Digital systems offer alternatives to browsing. Amazon has a variety of recommendation systems, and Google Book Search provides full-text search across millions of titles. WorldCat provides a more traditional library catalog approach to discovery for the aggregated collections of thousands of libraries, and LibraryThing uses social networking strategies. The end of physical browsing will be lamented by some, but at the end of the day, different and better strategies for discovery will be available.
The Library as an Information Subsidy
The User-Driven Purchase Giveaway Library is serving the same purpose that traditional libraries have always served. At the core, either type of library is the means for communities and organizations to provide a subsidy for information use. Communities and organizations provide this subsidy because they understand that left to their own devices, individuals will not pay for as much information as they should to be fully contributing members and citizens.

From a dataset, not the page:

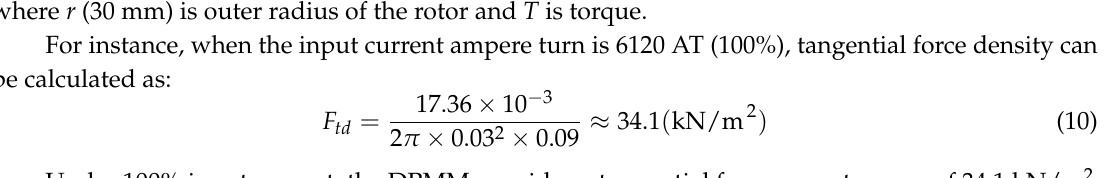
Figure 3. Tangential force density comparison for different input currents.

In a traditional library, the subsidy is used to provide for the building and organizing of a collection of books. Large book collections have been viewed as an institutional or community asset, though the long-term commitment to a book collection also creates a large liability. In the past, the possible future use justified the liability of a physical book collection. In the easily imagined future, alternative delivery mechanisms call this justification into question.
Conclusion
Ten years from now, the historic corpus of printed books will likely have been converted to digital files. Google will hold them, but so will HathiTrust and other academic or not-for-profit organizations. Print copies will be stored in long-term print repositories. Both digital and physical copies will be available, and their long-term preservation will be secured. Ten years from now, digital book readers will be common, and print-on-demand machines will be better and cheaper. Ten years from now, many publishers will have been forced to find new economic models with the decreased purchase of print books. These models are likely to include open-access models and site licenses. Finally, ten years from now, everyone will expect that all documents should be instantly available anywhere and in all the forms—digital or paper—that might be useful.
In light of these changes, it seems to me that the User-Driven Purchase Giveaway Library may be not only likely but inevitable.